What's good about Wadsworth is that he talks sense, and he's not in the least bit interested in what's hot and what's not, or whether he should be producing more music, less music, DJing more, DJing less, whether or not the scene is diluted or over-saturated.

“Some of my heroes, indisputably, have huge discographies. Carl Craig. He's made a fucking ton of music. Is every single track a hit? Absolutely not. But the guy is genius. Mark Broom, I did a record with him, and I've loved his music forever. He's got a massive discography. Or Mr G, again, tons of shit out, Robert Hood's got tons of shit out. People right now are more focused on making hits. They should just go and make some fucking tracks.”

And with that, he's off to make some more fucking tracks.

'Life and Death' is out now on Get Physical.


Hypercolour's Jamie Russell on Kris Wadsworth

“He's been one of the core artists for us over the years. That first Morris/Audio EP was special. He was finding his feet, honing his sound. The musicality was always there, and part of the romance of why we loved his stuff in the first place was that it was raw, and the levels were all over the shop. It reminded me of the Chicago stuff I was buying, the Cajmere and DJ Sneak stuff. It had that feel to it. We remain good, true friends who share the same vision.

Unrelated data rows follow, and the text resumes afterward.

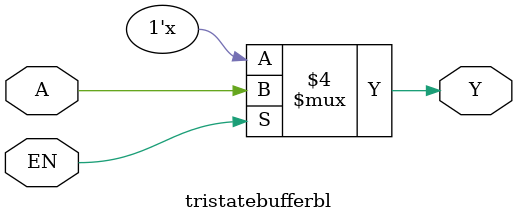
<source format=v>
module tristatebufferbl (A,EN,Y);
	output reg Y;
	input A,EN;
	always@(*) begin
	if(EN==1'b1)
		Y=A;
	else
		Y=1'bz;
	end
endmodule
	

</source>
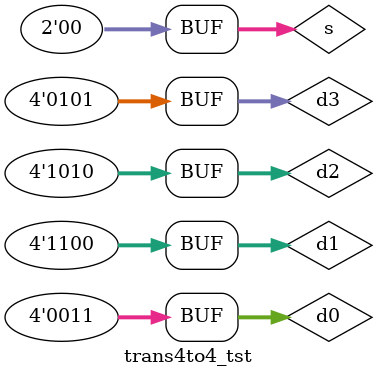
<source format=v>
`timescale 1ns / 1ps


module trans4to4_tst();
    wire [3:0] y0,y1,y2,y3;
    reg [3:0] d0,d1,d2,d3;
    reg [1:0] s;
    trans4to4 tran4to4_inst(
        .Y0(y0),.Y1(y1),.Y2(y2),.Y3(y3),.D0(d0),.D1(d1),.D2(d2),.D3(d3),.S(s)
    );
    initial
        begin
            d0=4'b0011;d1=4'b1100;d2=4'b1010;d3=4'b0101;
            s=2'b00;#50
            s=2'b01;#50
            s=2'b10;#50
            s=2'b11;#50
            s=2'b00;
        end
endmodule

</source>
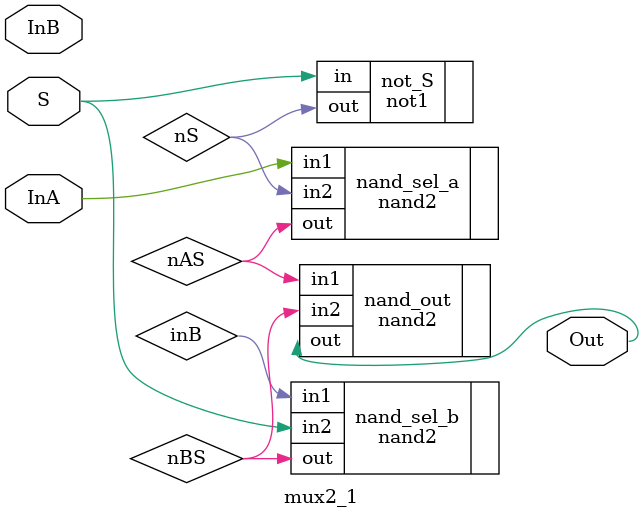
<source format=v>
/*
    CS/ECE 552 Spring '19
    Homework #3, Problem 1

    2-1 mux template
*/
module mux2_1(InA, InB, S, Out);
    input   InA, InB;
    input   S;
    output  Out;

	wire nAS, nBS, nS;

    // YOUR CODE HERE
	not1 not_S(.in(S), .out(nS));
	nand2 nand_sel_a(.in1(InA), .in2(nS), .out(nAS));
	nand2 nand_sel_b(.in1(inB), .in2(S), .out(nBS));
	nand2 nand_out(.in1(nAS), .in2(nBS), .out(Out));

endmodule

</source>
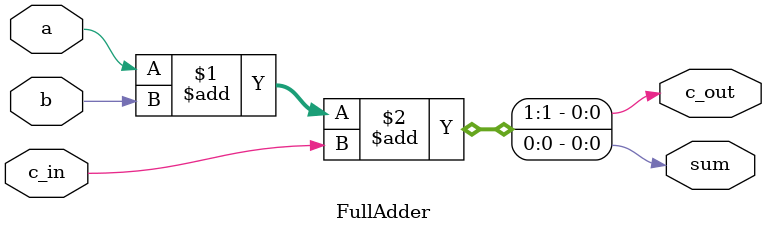
<source format=v>
module RippleCarryAdder(a,b,c_out,sum); //4-bit rca module using 4 full-adders
	input [3:0] a,b; //4-bit
	output c_out;
	output [3:0] sum; //4-bit 
	wire [2:0] c; //3-bit
	
	FullAdder U0_fa(.a(a[0]), .b(b[0]), .c_in(1'b0), .sum(sum[0]), .c_out(c[0])); //instance of full-adder
	FullAdder U1_fa(.a(a[1]), .b(b[1]), .c_in(c[0]), .sum(sum[1]), .c_out(c[1])); //instance of full-adder
	FullAdder U2_fa(.a(a[2]), .b(b[2]),.c_in(c[1]),. sum(sum[2]), .c_out(c[2])); //instance of full-adder
	FullAdder U3_fa(.a(a[3]), .b(b[3]), .c_in(c[2]), .sum(sum[3]), .c_out(c_out)); //instance of full-adder
endmodule

module FullAdder(a,b,c_in, c_out, sum);
	input a;
	input b;
	input c_in;
	output c_out;
	output sum;

	assign {c_out, sum} = a + b + c_in;
endmodule
</source>
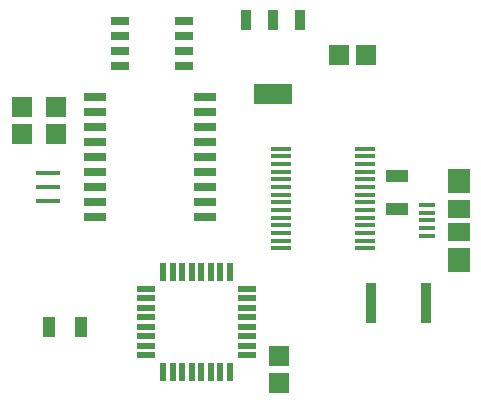
<source format=gtp>
G04*
G04 #@! TF.GenerationSoftware,Altium Limited,Altium Designer,18.1.7 (191)*
G04*
G04 Layer_Color=8421504*
%FSLAX43Y43*%
%MOMM*%
G71*
G01*
G75*
%ADD14R,2.000X0.400*%
%ADD15R,1.870X1.030*%
%ADD16R,1.700X1.750*%
%ADD17R,0.850X3.430*%
%ADD18R,1.900X1.500*%
%ADD19R,1.350X0.400*%
%ADD20R,1.900X2.100*%
%ADD21R,0.500X1.500*%
%ADD22R,1.500X0.500*%
%ADD23R,3.200X1.750*%
%ADD24R,0.950X1.750*%
%ADD25R,1.800X0.400*%
%ADD26R,1.525X0.650*%
%ADD27R,1.850X0.650*%
%ADD28R,1.100X1.700*%
%ADD29R,1.750X1.700*%
D14*
X129025Y68750D02*
D03*
Y69950D02*
D03*
Y71150D02*
D03*
D15*
X158575Y68103D02*
D03*
Y70943D02*
D03*
D16*
X155950Y81125D02*
D03*
X153650D02*
D03*
D17*
X156375Y60175D02*
D03*
X160975D02*
D03*
D18*
X163750Y68150D02*
D03*
Y66150D02*
D03*
D19*
X161050Y65850D02*
D03*
Y68450D02*
D03*
Y66500D02*
D03*
Y67800D02*
D03*
Y67150D02*
D03*
D20*
X163750Y70500D02*
D03*
Y63800D02*
D03*
D21*
X138769Y62787D02*
D03*
X139569D02*
D03*
X140369D02*
D03*
X141169D02*
D03*
X141969D02*
D03*
X142769D02*
D03*
X143569D02*
D03*
X144369D02*
D03*
Y54287D02*
D03*
X143569D02*
D03*
X142769D02*
D03*
X141969D02*
D03*
X141169D02*
D03*
X140369D02*
D03*
X139569D02*
D03*
X138769D02*
D03*
D22*
X145819Y61337D02*
D03*
Y60537D02*
D03*
Y59737D02*
D03*
Y58937D02*
D03*
Y58137D02*
D03*
Y57337D02*
D03*
Y56537D02*
D03*
Y55737D02*
D03*
X137319D02*
D03*
Y56537D02*
D03*
Y57337D02*
D03*
Y58137D02*
D03*
Y58937D02*
D03*
Y59737D02*
D03*
Y60537D02*
D03*
Y61337D02*
D03*
D23*
X148050Y77850D02*
D03*
D24*
X145750Y84150D02*
D03*
X148050D02*
D03*
X150350D02*
D03*
D25*
X155800Y73225D02*
D03*
Y72575D02*
D03*
Y71925D02*
D03*
Y71275D02*
D03*
Y70625D02*
D03*
Y69975D02*
D03*
Y69325D02*
D03*
Y68675D02*
D03*
Y68025D02*
D03*
Y67375D02*
D03*
Y66725D02*
D03*
Y66075D02*
D03*
Y65425D02*
D03*
Y64775D02*
D03*
X148700D02*
D03*
Y65425D02*
D03*
Y66075D02*
D03*
Y66725D02*
D03*
Y67375D02*
D03*
Y68025D02*
D03*
Y68675D02*
D03*
Y69325D02*
D03*
Y69975D02*
D03*
Y70625D02*
D03*
Y71275D02*
D03*
Y71925D02*
D03*
Y72575D02*
D03*
Y73225D02*
D03*
D26*
X140499Y84005D02*
D03*
Y82735D02*
D03*
Y81465D02*
D03*
Y80195D02*
D03*
X135075D02*
D03*
Y81465D02*
D03*
Y82735D02*
D03*
Y84005D02*
D03*
D27*
X142300Y77605D02*
D03*
Y76335D02*
D03*
Y75065D02*
D03*
Y73795D02*
D03*
Y72525D02*
D03*
Y71255D02*
D03*
Y69985D02*
D03*
Y68715D02*
D03*
Y67445D02*
D03*
X132950D02*
D03*
Y68715D02*
D03*
Y69985D02*
D03*
Y71255D02*
D03*
Y72525D02*
D03*
Y73795D02*
D03*
Y75065D02*
D03*
Y76335D02*
D03*
Y77605D02*
D03*
D28*
X129050Y58137D02*
D03*
X131750D02*
D03*
D29*
X148525Y53350D02*
D03*
Y55650D02*
D03*
X129698Y74475D02*
D03*
Y76775D02*
D03*
X126773Y74450D02*
D03*
Y76750D02*
D03*
M02*

</source>
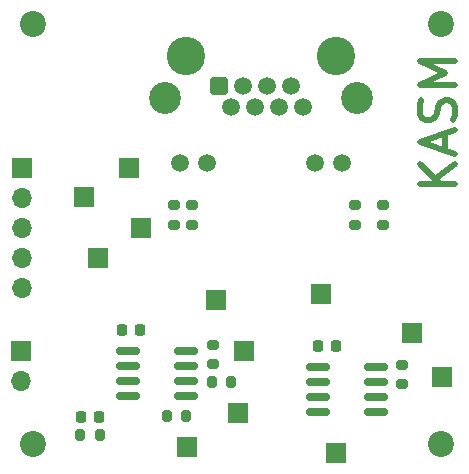
<source format=gbr>
%TF.GenerationSoftware,KiCad,Pcbnew,8.0.1*%
%TF.CreationDate,2024-08-08T22:12:17-07:00*%
%TF.ProjectId,spi_ethernet_mcu_side,7370695f-6574-4686-9572-6e65745f6d63,rev?*%
%TF.SameCoordinates,Original*%
%TF.FileFunction,Soldermask,Top*%
%TF.FilePolarity,Negative*%
%FSLAX46Y46*%
G04 Gerber Fmt 4.6, Leading zero omitted, Abs format (unit mm)*
G04 Created by KiCad (PCBNEW 8.0.1) date 2024-08-08 22:12:17*
%MOMM*%
%LPD*%
G01*
G04 APERTURE LIST*
G04 Aperture macros list*
%AMRoundRect*
0 Rectangle with rounded corners*
0 $1 Rounding radius*
0 $2 $3 $4 $5 $6 $7 $8 $9 X,Y pos of 4 corners*
0 Add a 4 corners polygon primitive as box body*
4,1,4,$2,$3,$4,$5,$6,$7,$8,$9,$2,$3,0*
0 Add four circle primitives for the rounded corners*
1,1,$1+$1,$2,$3*
1,1,$1+$1,$4,$5*
1,1,$1+$1,$6,$7*
1,1,$1+$1,$8,$9*
0 Add four rect primitives between the rounded corners*
20,1,$1+$1,$2,$3,$4,$5,0*
20,1,$1+$1,$4,$5,$6,$7,0*
20,1,$1+$1,$6,$7,$8,$9,0*
20,1,$1+$1,$8,$9,$2,$3,0*%
G04 Aperture macros list end*
%ADD10C,0.500000*%
%ADD11R,1.700000X1.700000*%
%ADD12RoundRect,0.200000X0.200000X0.275000X-0.200000X0.275000X-0.200000X-0.275000X0.200000X-0.275000X0*%
%ADD13RoundRect,0.218750X-0.218750X-0.256250X0.218750X-0.256250X0.218750X0.256250X-0.218750X0.256250X0*%
%ADD14RoundRect,0.200000X-0.275000X0.200000X-0.275000X-0.200000X0.275000X-0.200000X0.275000X0.200000X0*%
%ADD15RoundRect,0.200000X0.275000X-0.200000X0.275000X0.200000X-0.275000X0.200000X-0.275000X-0.200000X0*%
%ADD16RoundRect,0.225000X-0.225000X-0.250000X0.225000X-0.250000X0.225000X0.250000X-0.225000X0.250000X0*%
%ADD17RoundRect,0.150000X-0.825000X-0.150000X0.825000X-0.150000X0.825000X0.150000X-0.825000X0.150000X0*%
%ADD18C,2.200000*%
%ADD19C,2.700000*%
%ADD20C,1.500000*%
%ADD21RoundRect,0.250000X0.500000X0.500000X-0.500000X0.500000X-0.500000X-0.500000X0.500000X-0.500000X0*%
%ADD22C,3.250000*%
%ADD23O,1.700000X1.700000*%
G04 APERTURE END LIST*
D10*
X146977657Y-71016567D02*
X143977657Y-71016567D01*
X146977657Y-69302281D02*
X145263371Y-70587995D01*
X143977657Y-69302281D02*
X145691942Y-71016567D01*
X146120514Y-68159424D02*
X146120514Y-66730853D01*
X146977657Y-68445138D02*
X143977657Y-67445138D01*
X143977657Y-67445138D02*
X146977657Y-66445138D01*
X146834800Y-65587995D02*
X146977657Y-65159424D01*
X146977657Y-65159424D02*
X146977657Y-64445138D01*
X146977657Y-64445138D02*
X146834800Y-64159424D01*
X146834800Y-64159424D02*
X146691942Y-64016566D01*
X146691942Y-64016566D02*
X146406228Y-63873709D01*
X146406228Y-63873709D02*
X146120514Y-63873709D01*
X146120514Y-63873709D02*
X145834800Y-64016566D01*
X145834800Y-64016566D02*
X145691942Y-64159424D01*
X145691942Y-64159424D02*
X145549085Y-64445138D01*
X145549085Y-64445138D02*
X145406228Y-65016566D01*
X145406228Y-65016566D02*
X145263371Y-65302281D01*
X145263371Y-65302281D02*
X145120514Y-65445138D01*
X145120514Y-65445138D02*
X144834800Y-65587995D01*
X144834800Y-65587995D02*
X144549085Y-65587995D01*
X144549085Y-65587995D02*
X144263371Y-65445138D01*
X144263371Y-65445138D02*
X144120514Y-65302281D01*
X144120514Y-65302281D02*
X143977657Y-65016566D01*
X143977657Y-65016566D02*
X143977657Y-64302281D01*
X143977657Y-64302281D02*
X144120514Y-63873709D01*
X146977657Y-62587995D02*
X143977657Y-62587995D01*
X143977657Y-62587995D02*
X146120514Y-61587995D01*
X146120514Y-61587995D02*
X143977657Y-60587995D01*
X143977657Y-60587995D02*
X146977657Y-60587995D01*
D11*
%TO.C,TP5*%
X145821400Y-87350600D03*
%TD*%
%TO.C,TP4*%
X143281400Y-83616800D03*
%TD*%
D12*
%TO.C,R8*%
X116903000Y-92202000D03*
X115253000Y-92202000D03*
%TD*%
D13*
%TO.C,D1*%
X115265000Y-90678000D03*
X116840000Y-90678000D03*
%TD*%
D14*
%TO.C,R2*%
X126441200Y-84607400D03*
X126441200Y-86257400D03*
%TD*%
D15*
%TO.C,R6*%
X138482800Y-74422000D03*
X138482800Y-72772000D03*
%TD*%
D11*
%TO.C,TP2*%
X128625600Y-90373200D03*
%TD*%
%TO.C,TP1*%
X124256800Y-93218000D03*
%TD*%
D16*
%TO.C,C2*%
X135356600Y-84734400D03*
X136906600Y-84734400D03*
%TD*%
D17*
%TO.C,U1*%
X119267200Y-85078800D03*
X119267200Y-86348800D03*
X119267200Y-87618800D03*
X119267200Y-88888800D03*
X124217200Y-88888800D03*
X124217200Y-87618800D03*
X124217200Y-86348800D03*
X124217200Y-85078800D03*
%TD*%
D11*
%TO.C,TP9*%
X119354600Y-69596000D03*
%TD*%
%TO.C,TP10*%
X115544600Y-72110600D03*
%TD*%
D18*
%TO.C,H4*%
X145796000Y-92964000D03*
%TD*%
D11*
%TO.C,TP3*%
X129082800Y-85115400D03*
%TD*%
D18*
%TO.C,H1*%
X111252000Y-92964000D03*
%TD*%
D11*
%TO.C,TP12*%
X116713000Y-77216000D03*
%TD*%
D18*
%TO.C,H3*%
X111252000Y-57404000D03*
%TD*%
D11*
%TO.C,TP11*%
X120370600Y-74676000D03*
%TD*%
D19*
%TO.C,J1*%
X138688000Y-63663400D03*
X122428000Y-63663400D03*
D20*
X137418000Y-69243400D03*
X135128000Y-69243400D03*
X125988000Y-69243400D03*
X123698000Y-69243400D03*
X134128000Y-64423400D03*
X133108000Y-62643400D03*
X132088000Y-64423400D03*
X131068000Y-62643400D03*
X130048000Y-64423400D03*
X129028000Y-62643400D03*
X128008000Y-64423400D03*
D21*
X126988000Y-62643400D03*
D22*
X136908000Y-60103400D03*
X124208000Y-60103400D03*
%TD*%
D14*
%TO.C,R4*%
X123139200Y-72772000D03*
X123139200Y-74422000D03*
%TD*%
D11*
%TO.C,TP6*%
X126695200Y-80822800D03*
%TD*%
D12*
%TO.C,R5*%
X128016000Y-87757000D03*
X126366000Y-87757000D03*
%TD*%
D16*
%TO.C,C1*%
X118770400Y-83312000D03*
X120320400Y-83312000D03*
%TD*%
D11*
%TO.C,TP8*%
X135636000Y-80264000D03*
%TD*%
D14*
%TO.C,R1*%
X140843000Y-72772000D03*
X140843000Y-74422000D03*
%TD*%
D12*
%TO.C,R3*%
X124192800Y-90601800D03*
X122542800Y-90601800D03*
%TD*%
D14*
%TO.C,R9*%
X142468600Y-86297000D03*
X142468600Y-87947000D03*
%TD*%
D17*
%TO.C,U2*%
X135331200Y-86436200D03*
X135331200Y-87706200D03*
X135331200Y-88976200D03*
X135331200Y-90246200D03*
X140281200Y-90246200D03*
X140281200Y-88976200D03*
X140281200Y-87706200D03*
X140281200Y-86436200D03*
%TD*%
D15*
%TO.C,R7*%
X124688600Y-74422000D03*
X124688600Y-72772000D03*
%TD*%
D18*
%TO.C,H2*%
X145796000Y-57404000D03*
%TD*%
D11*
%TO.C,J4*%
X110263200Y-69596000D03*
D23*
X110263200Y-72136000D03*
X110263200Y-74676000D03*
X110263200Y-77216000D03*
X110263200Y-79756000D03*
%TD*%
D11*
%TO.C,J3*%
X110236000Y-85085000D03*
D23*
X110236000Y-87625000D03*
%TD*%
D11*
%TO.C,TP7*%
X136906000Y-93726000D03*
%TD*%
M02*

</source>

He always believed in us, and we always believed in him. We're already going backwards and forwards on material for the album, and I think he'll use it as an opportunity to surprise a few people. We're all about that. He's been sending us electro, jungle, and drawing on a lot of influences. He's having fun, and that's something we massively encourage. If it's not fun, why are you fucking doing it?”